■ **PAGE**
────────────────────────────────────────

Harry Smith, visual artist, experimental filmmaker, record collector, bohemian, mystic and largely self-taught student of anthropology, was born 99 years ago.
Smith was an important figure in the Beat Generation scene in New York City. Besides his films, Smith is widely known for his influential Anthology of American Folk Music, drawn from his extensive collection of out-of-print commercial 78 rpm recordings.
Throughout his life Smith was an inveterate collector. In addition to records, he collected artifacts that included string figures, paper airplanes, Seminole textiles and Ukrainian Easter eggs.
Born in Portland, Oregon, Smith spent his earliest years in Washington state in the area between Seattle and Bellingham. As a child, he lived for a time with his family in Anacortes, Washington, a town on Fidalgo Island, where the Swinomish Indian reservation is located. He attended high school in nearby Bellingham.

────────────────────────────────────────

■ **ENTRIES**

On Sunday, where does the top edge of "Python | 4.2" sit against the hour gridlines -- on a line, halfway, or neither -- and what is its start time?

────────────────────────────────────────

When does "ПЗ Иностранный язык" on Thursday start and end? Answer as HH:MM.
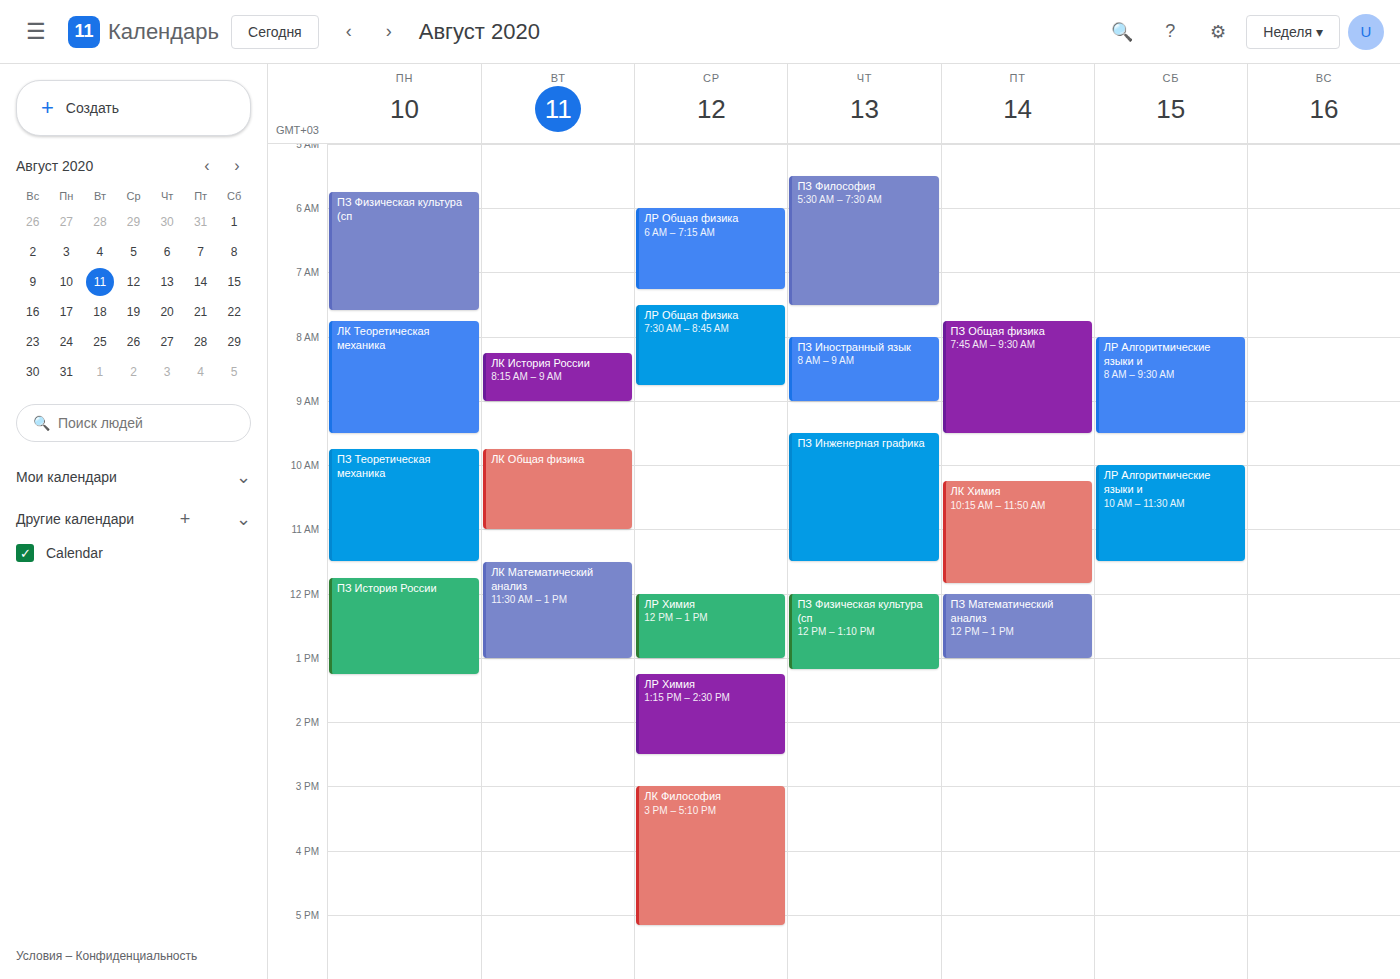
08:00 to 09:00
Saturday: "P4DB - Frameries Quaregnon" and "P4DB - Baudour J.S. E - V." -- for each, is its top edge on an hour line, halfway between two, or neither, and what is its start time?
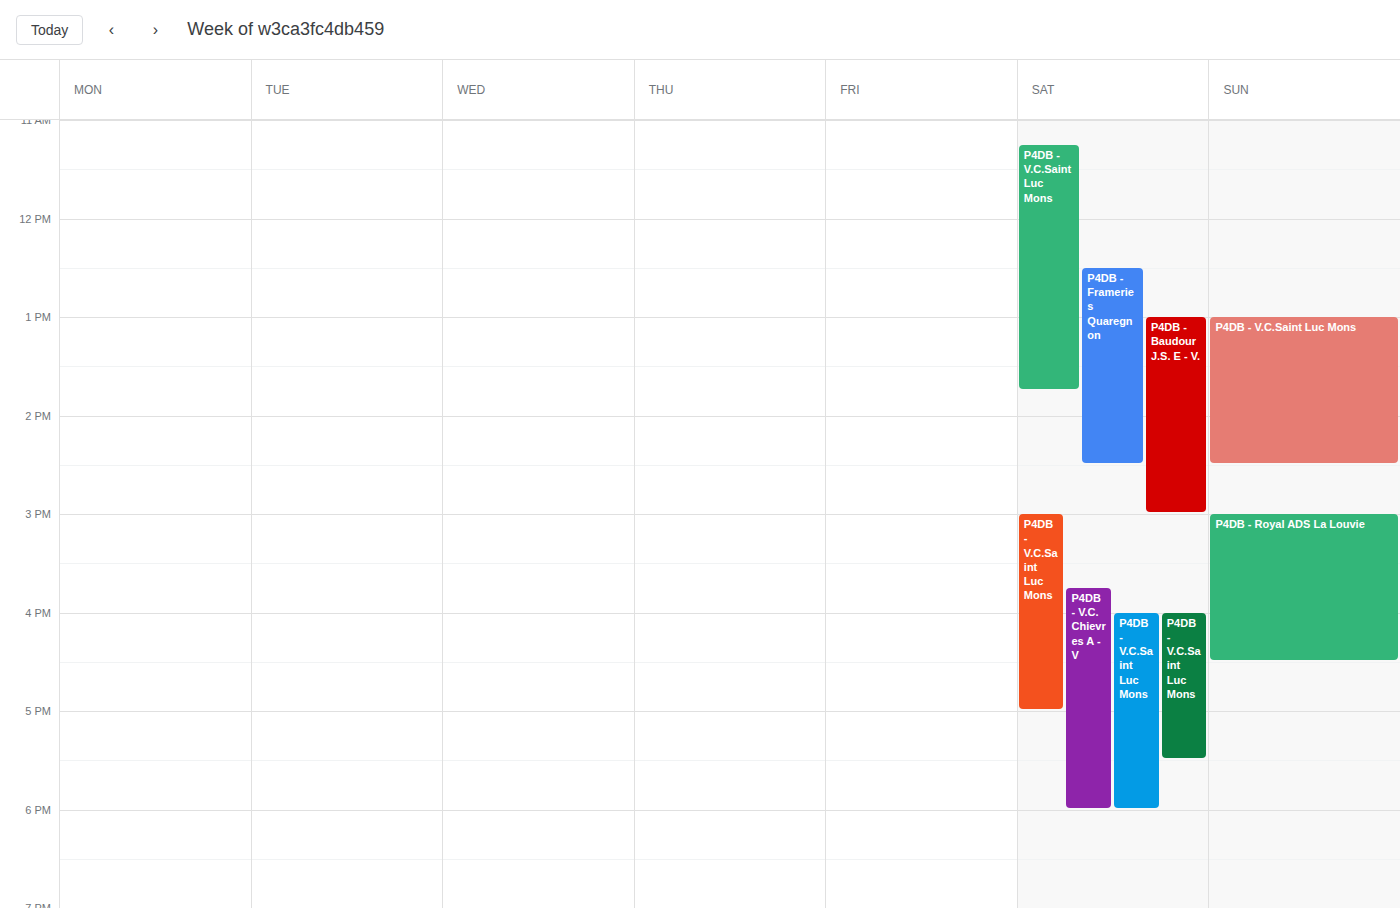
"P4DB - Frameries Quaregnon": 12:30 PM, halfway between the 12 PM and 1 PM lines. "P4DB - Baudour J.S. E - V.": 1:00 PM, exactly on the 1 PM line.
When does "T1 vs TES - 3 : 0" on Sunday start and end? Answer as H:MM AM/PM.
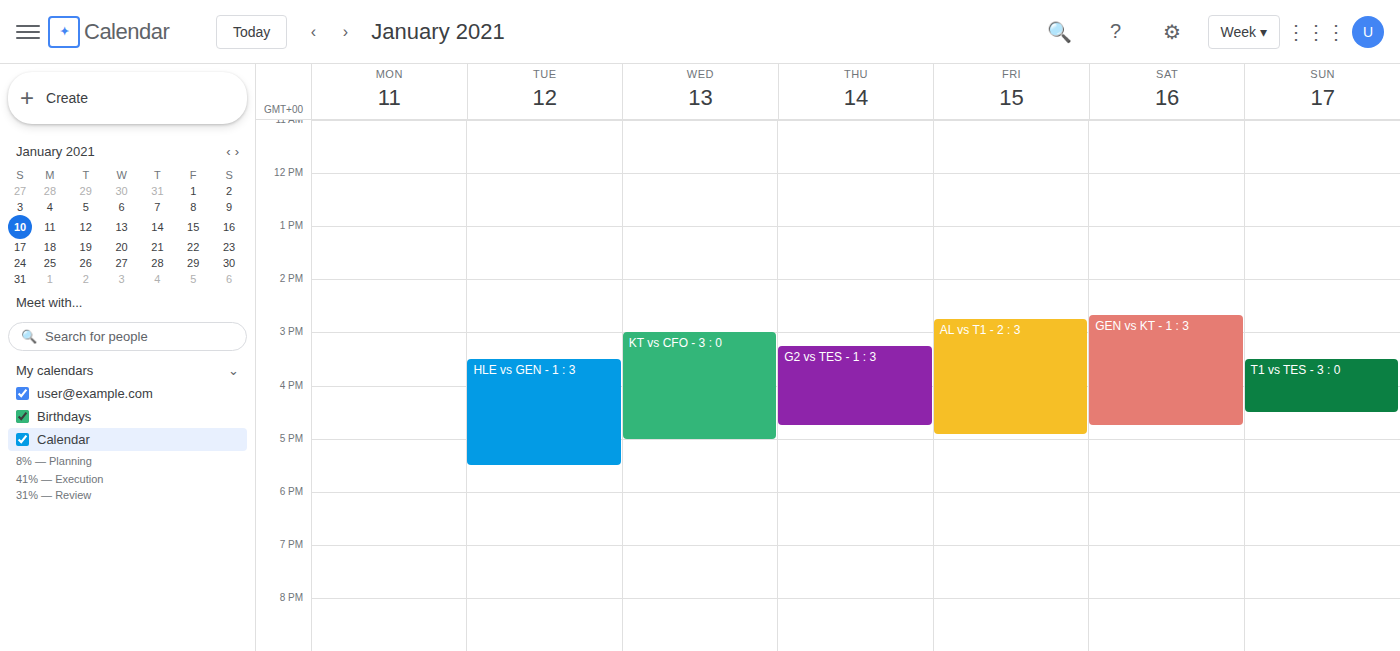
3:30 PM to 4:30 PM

────────────────────────────────────────

Reproduce verbatim the stretch of the Harry Smith biography from "Born in Portland, Oregon, Smith" through "in nearby Bellingham.". The data on this page is not required for what follows.

Born in Portland, Oregon, Smith spent his earliest years in Washington state in the area between Seattle and Bellingham. As a child, he lived for a time with his family in Anacortes, Washington, a town on Fidalgo Island, where the Swinomish Indian reservation is located. He attended high school in nearby Bellingham.